[Stored data entries]
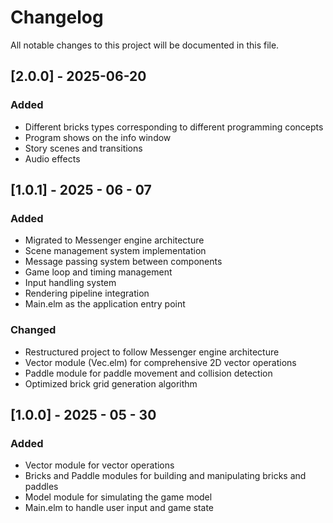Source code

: # Changelog

All notable changes to this project will be documented in this file.

## [2.0.0] - 2025-06-20

### Added

- Different bricks types corresponding to different programming concepts
- Program shows on the info window
- Story scenes and transitions
- Audio effects

## [1.0.1] - 2025 - 06 - 07

### Added

- Migrated to Messenger engine architecture
- Scene management system implementation
- Message passing system between components
- Game loop and timing management
- Input handling system
- Rendering pipeline integration
- Main.elm as the application entry point

### Changed

- Restructured project to follow Messenger engine architecture
- Vector module (Vec.elm) for comprehensive 2D vector operations
- Paddle module for paddle movement and collision detection
- Optimized brick grid generation algorithm

## [1.0.0] - 2025 - 05 - 30

### Added

- Vector module for vector operations
- Bricks and Paddle modules for building and manipulating bricks and paddles
- Model module for simulating the game model
- Main.elm to handle user input and game state

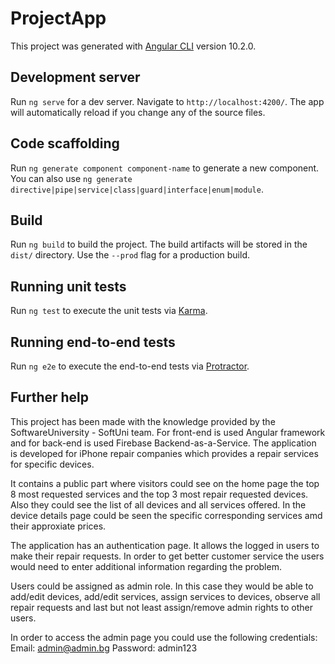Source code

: # ProjectApp

This project was generated with [Angular CLI](https://github.com/angular/angular-cli) version 10.2.0.

## Development server

Run `ng serve` for a dev server. Navigate to `http://localhost:4200/`. The app will automatically reload if you change any of the source files.

## Code scaffolding

Run `ng generate component component-name` to generate a new component. You can also use `ng generate directive|pipe|service|class|guard|interface|enum|module`.

## Build

Run `ng build` to build the project. The build artifacts will be stored in the `dist/` directory. Use the `--prod` flag for a production build.

## Running unit tests

Run `ng test` to execute the unit tests via [Karma](https://karma-runner.github.io).

## Running end-to-end tests

Run `ng e2e` to execute the end-to-end tests via [Protractor](http://www.protractortest.org/).

## Further help

This project has been made with the knowledge provided by the SoftwareUniversity - SoftUni team.
For front-end is used Angular framework and for back-end is used Firebase Backend-as-a-Service.
The application is developed for iPhone repair companies which provides a repair services for specific devices.

It contains a public part where visitors could see on the home page the top 8 most requested services and the top 3 most repair requested devices. Also they could see the list of all devices and all services offered. In the device details page could be seen the specific corresponding services amd their approxiate prices.

The application has an authentication page. It allows the logged in users to make their repair requests. In order to get better customer service the users would need to enter additional information regarding the problem.

Users could be assigned as admin role. In this case they would be able to add/edit devices, add/edit services, assign services to devices, observe all repair requests and last but not least assign/remove admin rights to other users.

In order to access the admin page you could use the following credentials:
Email: admin@admin.bg
Password: admin123
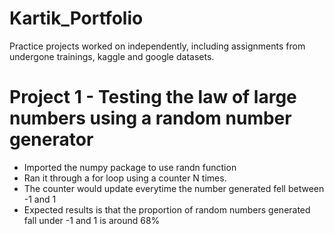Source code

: # Kartik_Portfolio
Practice projects worked on independently, including assignments from undergone trainings, kaggle and google datasets.
# Project 1 - Testing the law of large numbers using a random number generator
* Imported the numpy package to use randn function
* Ran it through a for loop using a counter N times.
* The counter would update everytime the number generated fell between -1 and 1
* Expected results is that the proportion of random numbers generated fall under -1 and 1 is around 68%
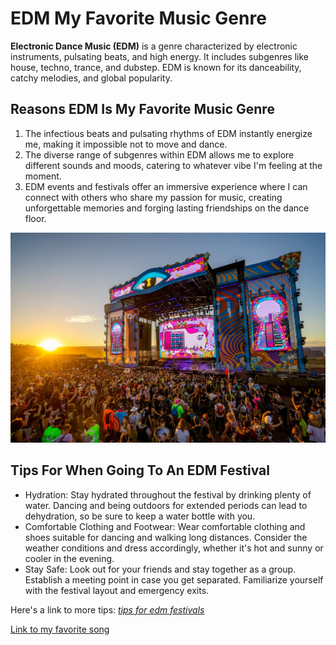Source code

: # EDM My Favorite Music Genre
**Electronic Dance Music (EDM)** is a genre characterized by electronic instruments, pulsating beats, and high energy. It includes subgenres like house, techno, trance, and dubstep. EDM is known for its danceability, catchy melodies, and global popularity.

## Reasons EDM Is My Favorite Music Genre
1. The infectious beats and pulsating rhythms of EDM instantly energize me, making it impossible not to move and dance.
2. The diverse range of subgenres within EDM allows me to explore different sounds and moods, catering to whatever vibe I'm feeling at the moment.
3. EDM events and festivals offer an immersive experience where I can connect with others who share my passion for music, creating unforgettable memories and forging lasting friendships on the dance floor.

![edm festival I went to in December 2023](edm1.JPG)

## Tips For When Going To An EDM Festival
- Hydration: Stay hydrated throughout the festival by drinking plenty of water. Dancing and being outdoors for extended periods can lead to dehydration, so be sure to keep a water bottle with you.
- Comfortable Clothing and Footwear: Wear comfortable clothing and shoes suitable for dancing and walking long distances. Consider the weather conditions and dress accordingly, whether it's hot and sunny or cooler in the evening.
- Stay Safe: Look out for your friends and stay together as a group. Establish a meeting point in case you get separated. Familiarize yourself with the festival layout and emergency exits.

Here's a link to more tips: [*tips for edm festivals*](https://www.edmfestivalinsider.com/how-to-prepare-for-an-edm-festival/)

[Link to my favorite song](https://soundcloud.com/illeniumofficial/illenium-luv-me-a-little-feat)

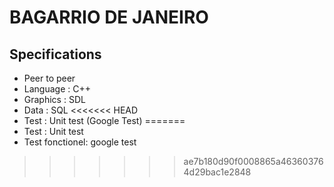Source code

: # BAGARRIO DE JANEIRO

## Specifications

- Peer to peer
- Language : C++
- Graphics : SDL
- Data : SQL
<<<<<<< HEAD
- Test : Unit test (Google Test)
=======
- Test : Unit test
- Test fonctionel: google test
>>>>>>> ae7b180d90f0008865a463603764d29bac1e2848
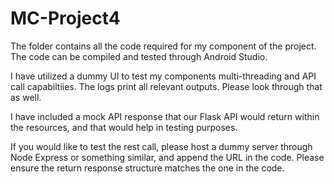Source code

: # MC-Project4

The folder contains all the code required for my component of the project. The code can be compiled and tested through Android Studio. 

I have utilized a dummy UI to test my components multi-threading and API call capabiltiies. The logs print all relevant outputs. Please look through that as well. 

I have included a mock API response that our Flask API would return within the resources, and that would help in testing purposes. 

If you would like to test the rest call, please host a dummy server through Node Express or something similar, and append the URL in the code. Please ensure the return response structure matches the one in the code. 

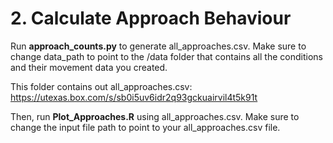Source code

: # 2. Calculate Approach Behaviour

Run **approach_counts.py** to generate all_approaches.csv. Make sure to change data_path to point to the /data folder that contains all the conditions and their movement data you created.

This folder contains out all_approaches.csv: https://utexas.box.com/s/sb0i5uv6idr2q93gckuairvil4t5k91t

Then, run **Plot_Approaches.R** using all_approaches.csv. Make sure to change the input file path to point to your all_approaches.csv file.
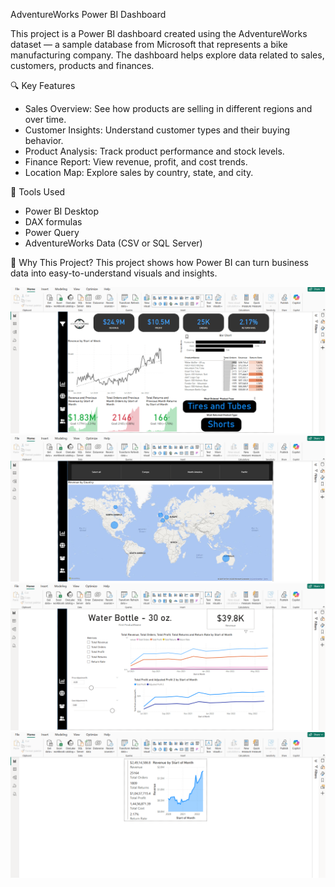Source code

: AdventureWorks Power BI Dashboard

This project is a Power BI dashboard created using the AdventureWorks dataset — a sample database from Microsoft that represents a bike manufacturing company. The dashboard helps explore data related to sales, customers, products and finances.

🔍 Key Features

* Sales Overview: See how products are selling in different regions and over time.
* Customer Insights: Understand customer types and their buying behavior.
* Product Analysis: Track product performance and stock levels.
* Finance Report: View revenue, profit, and cost trends.
* Location Map: Explore sales by country, state, and city.
  
🧰 Tools Used
* Power BI Desktop
* DAX formulas
* Power Query
* AdventureWorks Data (CSV or SQL Server)
  
📌 Why This Project?
This project shows how Power BI can turn business data into easy-to-understand visuals and insights.

![image alt](https://github.com/soumenbhattacharya1991/Adventure-works-Dashboard/blob/9f07ce25c5f8baaaff1f11269cdcaaec99b9700f/Executive%20Dashboard.png)
![image alt](https://github.com/soumenbhattacharya1991/Adventure-works-Dashboard/blob/df11cf2ad57ff5eb9a882245eba6ab46b83e12e3/Map.png)
![image alt](https://github.com/soumenbhattacharya1991/Adventure-works-Dashboard/blob/1c3f2df8c2f894f4de618d116df8c7c83e492b35/Product%20info.png)
![image alt](https://github.com/soumenbhattacharya1991/Adventure-works-Dashboard/blob/4f126af42a5c6e5f74253332377c5a1ac28b3276/Customer%20Tooltip.png)


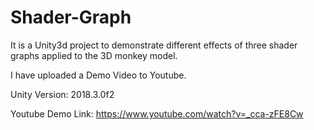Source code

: # Shader-Graph
 
It is a Unity3d project to demonstrate different effects of three shader graphs applied to the 3D monkey model.

I have uploaded a Demo Video to Youtube.

Unity Version: 2018.3.0f2

Youtube Demo Link: https://www.youtube.com/watch?v=_cca-zFE8Cw
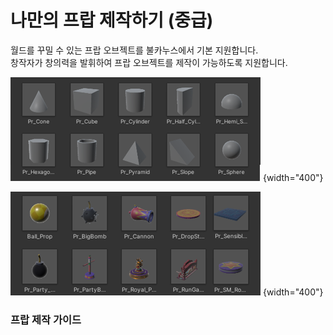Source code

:# 나만의 프랍 제작하기 (중급)  

월드를 꾸밀 수 있는 프랍 오브젝트를 불카누스에서 기본 지원합니다.   
창작자가 창의력을 발휘하여 프랍 오브젝트를 제작이 가능하도록 지원합니다.

![기본 도형 프랍 오브젝트](media/images/Prop-DefaultShape.png) {width="400"}

![Raw 리소스](media/images/EX-Raw-Resource.png) {width="400"} 


### 프랍 제작 가이드
<toc/>




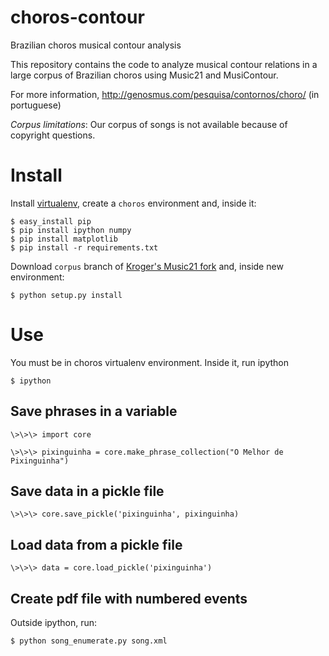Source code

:choros-contour
==============

Brazilian choros musical contour analysis

This repository contains the code to analyze musical contour relations
in a large corpus of Brazilian choros using Music21 and
MusiContour.

For more information, http://genosmus.com/pesquisa/contornos/choro/
(in portuguese)

*Corpus limitations*: Our corpus of songs is not available because of
 copyright questions.

# Install

Install [virtualenv](http://genosmus.com/handbook/python/), create a
`choros` environment and, inside it:

    $ easy_install pip
    $ pip install ipython numpy
    $ pip install matplotlib
    $ pip install -r requirements.txt

Download `corpus` branch of
[Kroger's Music21 fork](https://github.com/kroger/music21/tree/contour)
and, inside new environment:

    $ python setup.py install

# Use

You must be in choros virtualenv environment. Inside it, run ipython

    $ ipython

## Save phrases in a variable

    \>\>\> import core

    \>\>\> pixinguinha = core.make_phrase_collection("O Melhor de Pixinguinha")

## Save data in a pickle file

    \>\>\> core.save_pickle('pixinguinha', pixinguinha)

## Load data from a pickle file

    \>\>\> data = core.load_pickle('pixinguinha')

## Create pdf file with numbered events

Outside ipython, run:

    $ python song_enumerate.py song.xml
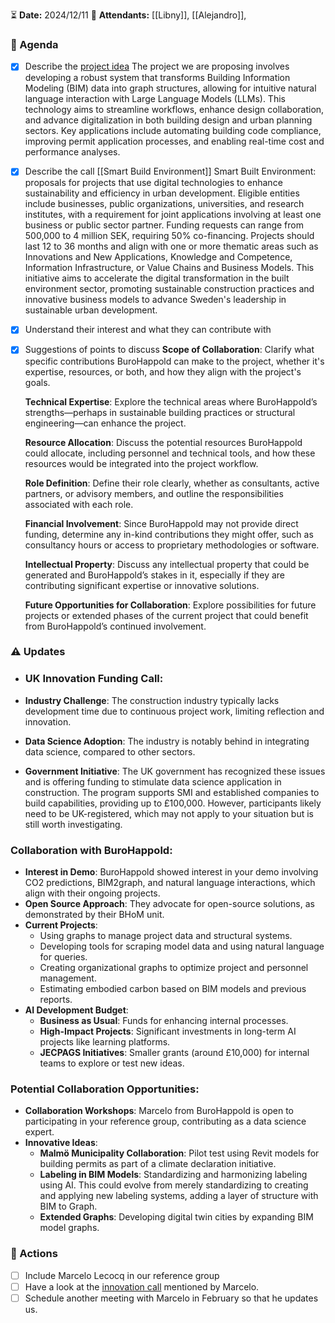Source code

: ⏳ **Date:** 2024/12/11
👩 **Attendants:** [[Libny]], [[Alejandro]], 

### 📃 Agenda

- [x] Describe the [project idea](https://docs.google.com/document/d/18rs04aNBXg9iPkO8oGxhLr7NpN5W98gymZ3AQvNqzNc/edit?usp=drive_link)
	The project we are proposing involves developing a robust system that transforms Building Information Modeling (BIM) data into graph structures, allowing for intuitive natural language interaction with Large Language Models (LLMs). This technology aims to streamline workflows, enhance design collaboration, and advance digitalization in both building design and urban planning sectors. Key applications include automating building code compliance, improving permit application processes, and enabling real-time cost and performance analyses. 
- [x] Describe the call [[Smart Build Environment]]
	Smart Built Environment: proposals for projects that use digital technologies to enhance sustainability and efficiency in urban development. Eligible entities include businesses, public organizations, universities, and research institutes, with a requirement for joint applications involving at least one business or public sector partner. Funding requests can range from 500,000 to 4 million SEK, requiring 50% co-financing. Projects should last 12 to 36 months and align with one or more thematic areas such as Innovations and New Applications, Knowledge and Competence, Information Infrastructure, or Value Chains and Business Models. This initiative aims to accelerate the digital transformation in the built environment sector, promoting sustainable construction practices and innovative business models to advance Sweden's leadership in sustainable urban development.
- [x] Understand their interest and what they can contribute with
- [x] Suggestions of points to discuss
	**Scope of Collaboration**: Clarify what specific contributions BuroHappold can make to the project, whether it's expertise, resources, or both, and how they align with the project's goals.
	
	**Technical Expertise**: Explore the technical areas where BuroHappold’s strengths—perhaps in sustainable building practices or structural engineering—can enhance the project.
	
	**Resource Allocation**: Discuss the potential resources BuroHappold could allocate, including personnel and technical tools, and how these resources would be integrated into the project workflow.
	
    **Role Definition**: Define their role clearly, whether as consultants, active partners, or advisory members, and outline the responsibilities associated with each role.
    
    **Financial Involvement**: Since BuroHappold may not provide direct funding, determine any in-kind contributions they might offer, such as consultancy hours or access to proprietary methodologies or software.
    
    **Intellectual Property**: Discuss any intellectual property that could be generated and BuroHappold’s stakes in it, especially if they are contributing significant expertise or innovative solutions.
    
    **Future Opportunities for Collaboration**: Explore possibilities for future projects or extended phases of the current project that could benefit from BuroHappold’s continued involvement.

### ⚠️ Updates

- ### UK Innovation Funding Call:

- **Industry Challenge**: The construction industry typically lacks development time due to continuous project work, limiting reflection and innovation.
- **Data Science Adoption**: The industry is notably behind in integrating data science, compared to other sectors.
- **Government Initiative**: The UK government has recognized these issues and is offering funding to stimulate data science application in construction. The program supports SMI and established companies to build capabilities, providing up to £100,000. However, participants likely need to be UK-registered, which may not apply to your situation but is still worth investigating.

### Collaboration with BuroHappold:

- **Interest in Demo**: BuroHappold showed interest in your demo involving CO2 predictions, BIM2graph, and natural language interactions, which align with their ongoing projects.
- **Open Source Approach**: They advocate for open-source solutions, as demonstrated by their BHoM unit.
- **Current Projects**:
    - Using graphs to manage project data and structural systems.
    - Developing tools for scraping model data and using natural language for queries.
    - Creating organizational graphs to optimize project and personnel management.
    - Estimating embodied carbon based on BIM models and previous reports.
- **AI Development Budget**:
    - **Business as Usual**: Funds for enhancing internal processes.
    - **High-Impact Projects**: Significant investments in long-term AI projects like learning platforms.
    - **JECPAGS Initiatives**: Smaller grants (around £10,000) for internal teams to explore or test new ideas.

### Potential Collaboration Opportunities:

- **Collaboration Workshops**: Marcelo from BuroHappold is open to participating in your reference group, contributing as a data science expert.
- **Innovative Ideas**:
    - **Malmö Municipality Collaboration**: Pilot test using Revit models for building permits as part of a climate declaration initiative.
    - **Labeling in BIM Models**: Standardizing and harmonizing labeling using AI. This could evolve from merely standardizing to creating and applying new labeling systems, adding a layer of structure with BIM to Graph.
    - **Extended Graphs**: Developing digital twin cities by expanding BIM model graphs.


### 🚀 Actions

- [ ] Include Marcelo Lecocq in our reference group 
- [ ] Have a look at the [innovation call]([https://apply-for-innovation-funding.service.gov.uk/competition/2072/overview/37897e42-6e3e-43af-b13d-3e302bc0bcf9#summary](https://apply-for-innovation-funding.service.gov.uk/competition/2072/overview/37897e42-6e3e-43af-b13d-3e302bc0bcf9#summary)) mentioned by Marcelo.
- [ ] Schedule another meeting with Marcelo in February so that he updates us. 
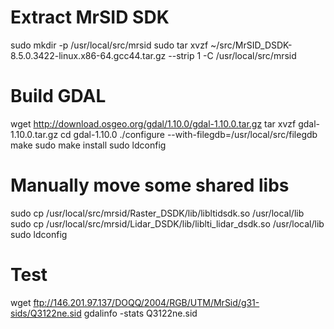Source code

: # Extract MrSID SDK
sudo mkdir -p /usr/local/src/mrsid
sudo tar xvzf ~/src/MrSID_DSDK-8.5.0.3422-linux.x86-64.gcc44.tar.gz --strip 1 -C /usr/local/src/mrsid

# Build GDAL
wget http://download.osgeo.org/gdal/1.10.0/gdal-1.10.0.tar.gz
tar xvzf gdal-1.10.0.tar.gz
cd gdal-1.10.0
./configure --with-filegdb=/usr/local/src/filegdb
make
sudo make install
sudo ldconfig

# Manually move some shared libs
sudo cp /usr/local/src/mrsid/Raster_DSDK/lib/libltidsdk.so /usr/local/lib
sudo cp /usr/local/src/mrsid/Lidar_DSDK/lib/liblti_lidar_dsdk.so /usr/local/lib
sudo ldconfig

# Test

wget ftp://146.201.97.137/DOQQ/2004/RGB/UTM/MrSid/g31-sids/Q3122ne.sid
gdalinfo -stats Q3122ne.sid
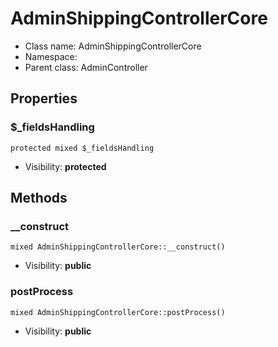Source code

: AdminShippingControllerCore
===============






* Class name: AdminShippingControllerCore
* Namespace: 
* Parent class: AdminController





Properties
----------


### $_fieldsHandling

    protected mixed $_fieldsHandling





* Visibility: **protected**


Methods
-------


### __construct

    mixed AdminShippingControllerCore::__construct()





* Visibility: **public**




### postProcess

    mixed AdminShippingControllerCore::postProcess()





* Visibility: **public**



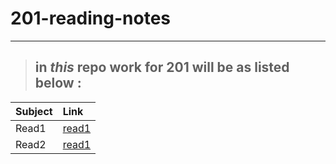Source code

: # 201-reading-notes

---

> ## in *this* repo work for **201** will be as listed below :

| Subject                       | Link 
|------------------------------ |:---------------------------
|Read1                          |[read1](https://ihab1990.github.io/201-reading-notes/read1)
|Read2                         |[read1](https://ihab1990.github.io/201-reading-notes/read2)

== REQUEST ==
Can you reproduce the lines in the rows above verbatim, beginning at the line that contains "generate a new" and ending after the line that contains "## Running unit tests"?

== FINAL ANSWER ==
Run `ng generate component component-name` to generate a new component. You can also use `ng generate directive|pipe|service|class|guard|interface|enum|module`.

## Build

Run `ng build` to build the project. The build artifacts will be stored in the `dist/` directory. Use the `--prod` flag for a production build.

## Running unit tests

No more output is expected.